- [TASK GOAL] A bare number is all that is needed: how many lines below contain the string "button"?

[INFORMATION — start]

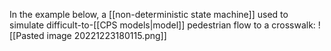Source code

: In the example below, a [[non-deterministic state machine]] used to simulate difficult-to-[[CPS models|model]] pedestrian flow to a crosswalk:
![[Pasted image 20221223180115.png]]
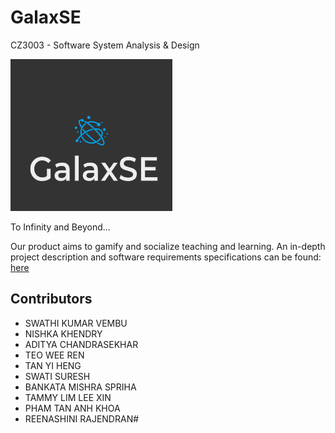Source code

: # GalaxSE
CZ3003 - Software System Analysis &amp; Design

![](./images/GalaxSE.png)

To Infinity and Beyond...

Our product aims to gamify and socialize teaching and learning. An in-depth project description and software requirements specifications can be found: [here](https://github.com/Aditya239233/GalaxSE/tree/main/docs)

## Contributors

* SWATHI KUMAR VEMBU
* NISHKA KHENDRY
* ADITYA CHANDRASEKHAR
* TEO WEE REN
* TAN YI HENG
* SWATI SURESH
* BANKATA MISHRA SPRIHA
* TAMMY LIM LEE XIN
* PHAM TAN ANH KHOA
* REENASHINI RAJENDRAN#
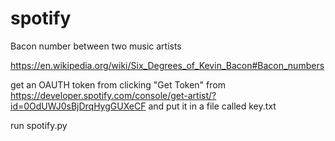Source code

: # spotify
Bacon number between two music artists

https://en.wikipedia.org/wiki/Six_Degrees_of_Kevin_Bacon#Bacon_numbers

get an OAUTH token from clicking "Get Token" from https://developer.spotify.com/console/get-artist/?id=0OdUWJ0sBjDrqHygGUXeCF
and put it in a file called key.txt

run spotify.py
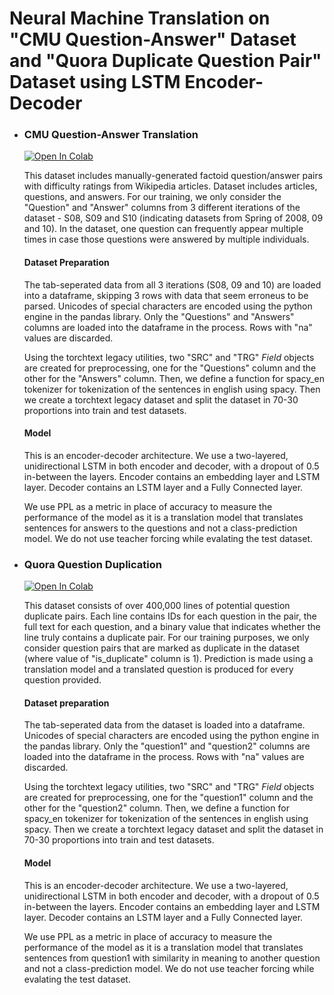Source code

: # Neural Machine Translation on "CMU Question-Answer" Dataset and "Quora Duplicate Question Pair" Dataset using LSTM Encoder-Decoder

<ul>
  <li><h3> CMU Question-Answer Translation </h3>

[![Open In Colab](https://colab.research.google.com/assets/colab-badge.svg)](https://colab.research.google.com/github/sudo-rickroll/END2/blob/main/S7/Part%20B/CMU_QA_Dataset_.ipynb)

This dataset includes manually-generated factoid question/answer pairs with difficulty ratings from Wikipedia articles. Dataset includes articles, questions, and answers. For our training, we only consider the "Question" and "Answer" columns from 3 different iterations of the dataset - S08, S09 and S10 (indicating datasets from Spring of 2008, 09 and 10). In the dataset, one question can frequently appear multiple times in case those questions were answered by multiple individuals. 

#### Dataset Preparation

The tab-seperated data from all 3 iterations (S08, 09 and 10) are loaded into a dataframe, skipping 3 rows with data that seem erroneus to be parsed. Unicodes of special characters are encoded using the python engine in the pandas library. Only the "Questions" and "Answers" columns are loaded into the dataframe in the process. Rows with "na" values are discarded.

Using the torchtext legacy utilities, two "SRC" and "TRG" <i>Field</i> objects are created for preprocessing, one for the "Questions" column and the other for the "Answers" column. Then, we define a function for spacy_en tokenizer for tokenization of the sentences in english using spacy. Then we create a torchtext legacy dataset and split the dataset in 70-30 proportions into train and test datasets.

#### Model

This is an encoder-decoder architecture. We use a two-layered, unidirectional LSTM in both encoder and decoder, with a dropout of 0.5 in-between the layers. Encoder contains an embedding layer and LSTM layer. Decoder contains an LSTM layer and a Fully Connected layer. 

We use PPL as a metric in place of accuracy to measure the performance of the model as it is a translation model that translates sentences for answers to the questions and not a class-prediction model. We do not use teacher forcing while evalating the test dataset.
  </li>
  
  <li><h3> Quora Question Duplication</h3>

[![Open In Colab](https://colab.research.google.com/assets/colab-badge.svg)](https://colab.research.google.com/github/sudo-rickroll/END2/blob/main/S7/Part%20B/Quora_Q%26Q_Pair_Dataset.ipynb)

This dataset consists of over 400,000 lines of potential question duplicate pairs. Each line contains IDs for each question in the pair, the full text for each question, and a binary value that indicates whether the line truly contains a duplicate pair. For our training purposes, we only consider question pairs that are marked as duplicate in the dataset (where value of "is_duplicate" column is 1). Prediction is made using a translation model and a translated question is produced for every question provided.

#### Dataset preparation

The tab-seperated data from the dataset is loaded into a dataframe. Unicodes of special characters are encoded using the python engine in the pandas library. Only the "question1" and "question2" columns are loaded into the dataframe in the process. Rows with "na" values are discarded.

Using the torchtext legacy utilities, two "SRC" and "TRG" <i>Field</i> objects are created for preprocessing, one for the "question1" column and the other for the "question2" column. Then, we define a function for spacy_en tokenizer for tokenization of the sentences in english using spacy. Then we create a torchtext legacy dataset and split the dataset in 70-30 proportions into train and test datasets.

#### Model

This is an encoder-decoder architecture. We use a two-layered, unidirectional LSTM in both encoder and decoder, with a dropout of 0.5 in-between the layers. Encoder contains an embedding layer and LSTM layer. Decoder contains an LSTM layer and a Fully Connected layer. 

We use PPL as a metric in place of accuracy to measure the performance of the model as it is a translation model that translates sentences from question1 with similarity in meaning to another question and not a class-prediction model. We do not use teacher forcing while evalating the test dataset.</li>
</ul>
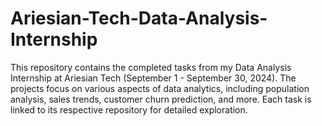 # Ariesian-Tech-Data-Analysis-Internship
This repository contains the completed tasks from my Data Analysis Internship at Ariesian Tech (September 1 - September 30, 2024). The projects focus on various aspects of data analytics, including population analysis, sales trends, customer churn prediction, and more. Each task is linked to its respective repository for detailed exploration.

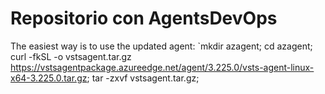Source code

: # Repositorio con AgentsDevOps 

The easiest way is to use the updated agent: 
`mkdir azagent;
cd azagent;
curl -fkSL -o vstsagent.tar.gz https://vstsagentpackage.azureedge.net/agent/3.225.0/vsts-agent-linux-x64-3.225.0.tar.gz;
tar -zxvf vstsagent.tar.gz;

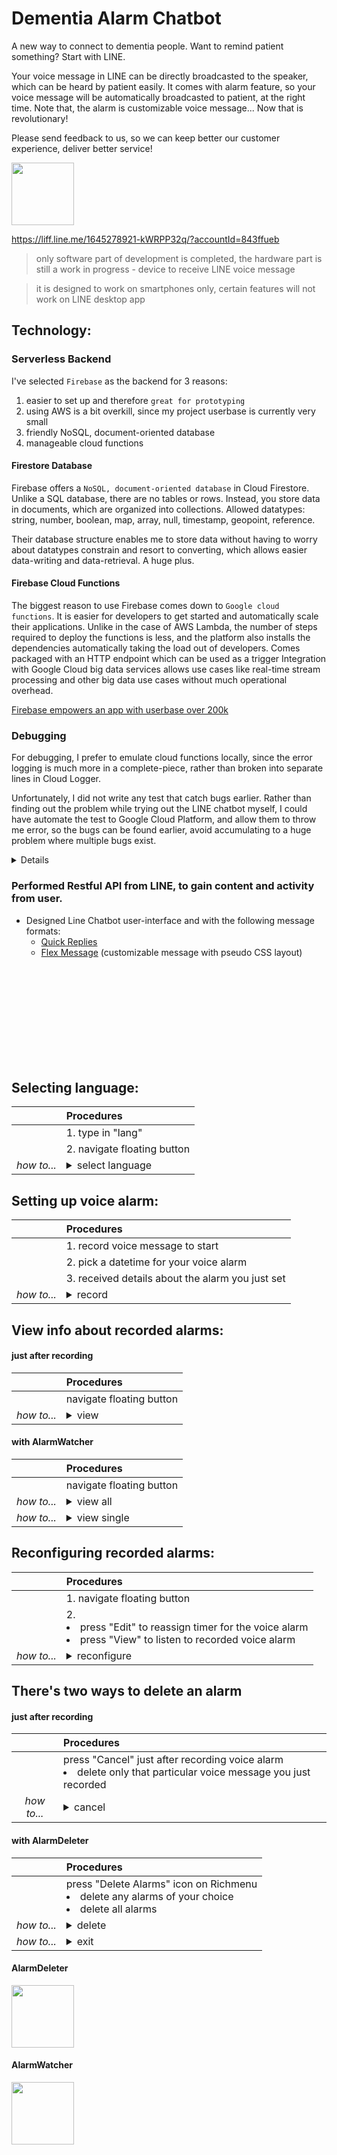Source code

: 
# Dementia Alarm Chatbot

A new way to connect to dementia people. Want to remind patient something? Start with LINE. 

Your voice message in LINE can be directly broadcasted to the speaker, which can be heard by patient easily. It comes with alarm feature, so your voice message will be automatically broadcasted to patient, at the right time. Note that, the alarm is customizable voice message... Now that is revolutionary! 

Please send feedback to us, so we can keep better our customer experience, deliver better service!

<img src="https://user-images.githubusercontent.com/75115433/201181405-bc23f1ce-d9d7-465f-8c1f-b47d76a80186.png" width="100"/>

https://liff.line.me/1645278921-kWRPP32q/?accountId=843ffueb

> only software part of development is completed, the hardware part is still a work in progress - device to receive LINE voice message

> it is designed to work on smartphones only, certain features will not work on LINE desktop app

## Technology:

### Serverless Backend

I've selected `Firebase` as the backend for 3 reasons:

1. easier to set up and therefore `great for prototyping`
2. using AWS is a bit overkill, since my project userbase is currently very small
3. friendly NoSQL, document-oriented database
4. manageable cloud functions

#### Firestore Database
Firebase offers a `NoSQL, document-oriented database` in Cloud Firestore. Unlike a SQL database, there are no tables or rows. Instead, you store data in documents, which are organized into collections. Allowed datatypes: string, number, boolean, map, array, null, timestamp, geopoint, reference. 

Their database structure enables me to store data without having to worry about datatypes constrain and resort to converting, which allows easier data-writing and data-retrieval. A huge plus.

#### Firebase Cloud Functions
The biggest reason to use Firebase comes down to `Google cloud functions`. It is easier for developers to get started and automatically scale their applications. Unlike in the case of AWS Lambda, the number of steps required to deploy the functions is less, and the platform also installs the dependencies automatically taking the load out of developers.
Comes packaged with an HTTP endpoint which can be used as a trigger Integration with Google Cloud big data services allows use cases like real-time stream processing and other big data use cases without much operational overhead.

[Firebase empowers an app with userbase over 200k](https://ably.com/topic/scaling-firebase-realtime-database)

### Debugging

For debugging, I prefer to emulate cloud functions locally, since the error logging is much more in a complete-piece, rather than broken into separate lines in Cloud Logger.

Unfortunately, I did not write any test that catch bugs earlier. Rather than finding out the problem while trying out the LINE chatbot myself, I could have automate the test to Google Cloud Platform, and allow them to throw me error, so the bugs can be found earlier, avoid accumulating to a huge problem where multiple bugs exist.

<details>
<img src="https://user-images.githubusercontent.com/75115433/201413133-7f9e30ee-810b-43ca-950d-f51858fcfceb.png" width=500>

<img src="https://user-images.githubusercontent.com/75115433/201413373-b1c13c22-5ab0-453e-b249-e1d30c06f24b.png" width=500>
</details>

### Performed Restful API from LINE, to gain content and activity from user. 

* Designed Line Chatbot user-interface and with the following message formats:
    * [Quick Replies](https://developers.line.biz/en/docs/messaging-api/using-quick-reply/#using-quick-reply-introduction)
    * [Flex Message](https://developers.line.biz/en/docs/messaging-api/using-flex-message-simulator/) (customizable message with pseudo CSS layout)






<br><br><br><br><br><br><br><br><br>

## Selecting language:
|          |**Procedures**|
|:--------:|:-----------------    |
|| 1. type in "lang" |
|| 2. navigate floating button |
|*how to...*| <details><summary>select language</summary><p> <img src="https://user-images.githubusercontent.com/75115433/201319528-bf8d4167-d18c-4ce3-bb89-2aa80fc91515.gif" width="250"/> </p></details>|


## Setting up voice alarm:
|          |**Procedures**|
|:--------:|:-----------------    |
|| 1. record voice message to start |
|| 2. pick a datetime for your voice alarm |
|| 3. received details about the alarm you just set|
|*how to...*| <details><summary>record</summary><p> <img src="https://user-images.githubusercontent.com/75115433/201287327-78389f5c-90a0-4f83-a563-c55163c43a50.gif" width="250"/> </p></details>|


## View info about recorded alarms:
#### just after recording

||**Procedures**|
|:-:|:--------------------            |
||navigate floating button |
|*how to...*|<details><summary>view</summary><p> <img src="https://user-images.githubusercontent.com/75115433/201311281-80f27a2f-33a2-4e89-8bc7-a08b2dfb493e.gif" width="250"/> </p></details> |


#### with AlarmWatcher
||**Procedures**
|:-:|:--------------------            |
||navigate floating button |
|*how to...*|<details><summary>view all</summary><p> <img src="https://user-images.githubusercontent.com/75115433/201305840-256eb03b-add3-4fb7-a418-40a1c9a847ca.gif" width="250"/> </p></details> |
|*how to...*|<details><summary>view single</summary><p> <img src="https://user-images.githubusercontent.com/75115433/201311272-acf88cc9-9f11-485b-9c92-662af1d16f89.gif" width="250"/> </p></details>|


## Reconfiguring recorded alarms:

||**Procedures**|
|:-:|:--------------------            |
||1. navigate floating button |
||2. <li> press "Edit" to reassign timer for the voice alarm </li> <li>press "View" to listen to recorded voice alarm </li>|
|*how to...*|<details><summary>reconfigure</summary><p> <img src="https://user-images.githubusercontent.com/75115433/201287338-0f075bff-287f-4eb9-99d2-1f1d23af15d7.gif" width="250"/> </p></details> |


## There's two ways to delete an alarm
#### just after recording
||**Procedures**|
|:--:|:----------------- |
||press "Cancel" just after recording voice alarm <li>delete only that particular voice message you just recorded</li> |
|*how to...*| <details><summary>cancel</summary><p> <img src="https://user-images.githubusercontent.com/75115433/201305918-d807419b-5be8-4100-b79a-c22cc3187603.gif" width="250"/>   </p></details> |


#### with AlarmDeleter
||**Procedures**|
|:---|:----------------- |
||press "Delete Alarms" icon on Richmenu <li> delete any alarms of your choice </li><li> delete all alarms  </li> |
|*how to...*| <details><summary>delete</summary><p><img src="https://user-images.githubusercontent.com/75115433/201305821-6eb11701-9aaf-4782-aeb0-db792c1cdb87.gif" width="250"/>  </p></details> |
|*how to...*| <details><summary>exit</summary><p> <img src="https://user-images.githubusercontent.com/75115433/201305833-c55cd141-b06a-4c73-a270-86387ac17679.gif" width="250"/>  </p></details> |
#### AlarmDeleter                        
<img src="https://user-images.githubusercontent.com/75115433/201294976-fd948a9f-0465-43f2-904e-fb37d13e3b66.png" width="100"/>

#### AlarmWatcher
<img src="https://user-images.githubusercontent.com/75115433/201294998-3a7157ff-0238-4150-8ba5-2a08d8bf5870.png" width="100"/>
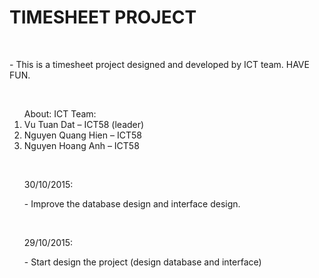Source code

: <h1 style="display:block;text-align:center!center;;">TIMESHEET PROJECT</h1>
<br>
<p>- This is a timesheet project designed and developed by ICT team. HAVE FUN. </p><br>
<p><ol>About: ICT Team:
<li> Vu Tuan Dat – ICT58 (leader)</li>
<li> Nguyen Quang Hien – ICT58 </li>
<li> Nguyen Hoang Anh – ICT58 </li></p>
<br>
<p>30/10/2015: <br>
<p>- Improve the database design and interface design.</p> <br>

29/10/2015: <br>
<p>- Start design the project (design database and interface)</p> <br></p>

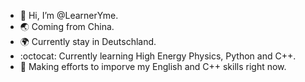 - 👋 Hi, I’m @LearnerYme.
- 🌏 Coming from China.
- 🌍 Currently stay in Deutschland.
- :octocat: Currently learning High Energy Physics, Python and C++.
- 💪 Making efforts to imporve my English and C++ skills right now.

<!---
LearnerYme/LearnerYme is a ✨ special ✨ repository because its `README.md` (this file) appears on your GitHub profile.
You can click the Preview link to take a look at your changes.
--->
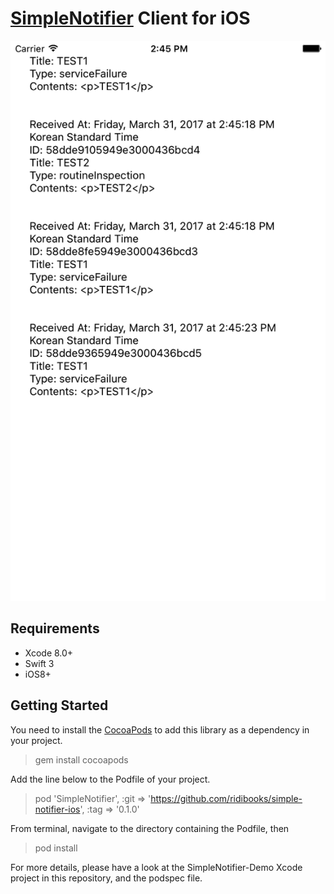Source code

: # [SimpleNotifier](https://github.com/ridibooks/simple-notifier) Client for iOS

![Screenshot of the demo project](screenshot-demo.png)

## Requirements

- Xcode 8.0+
- Swift 3
- iOS8+

## Getting Started

You need to install the [CocoaPods](https://cocoapods.org/) to add this library as a dependency in your project.

> gem install cocoapods

Add the line below to the Podfile of your project.

> pod 'SimpleNotifier', :git => 'https://github.com/ridibooks/simple-notifier-ios', :tag => '0.1.0'

From terminal, navigate to the directory containing the Podfile, then

> pod install

For more details, please have a look at the SimpleNotifier-Demo Xcode project in this repository, and the podspec file.
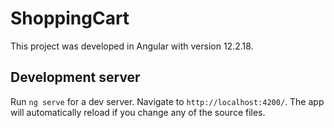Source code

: # ShoppingCart

This project was developed in Angular with version 12.2.18.

## Development server

Run `ng serve` for a dev server. Navigate to `http://localhost:4200/`. The app will automatically reload if you change any of the source files.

[INFORMATION — finish]

- [TASK RESULT] 4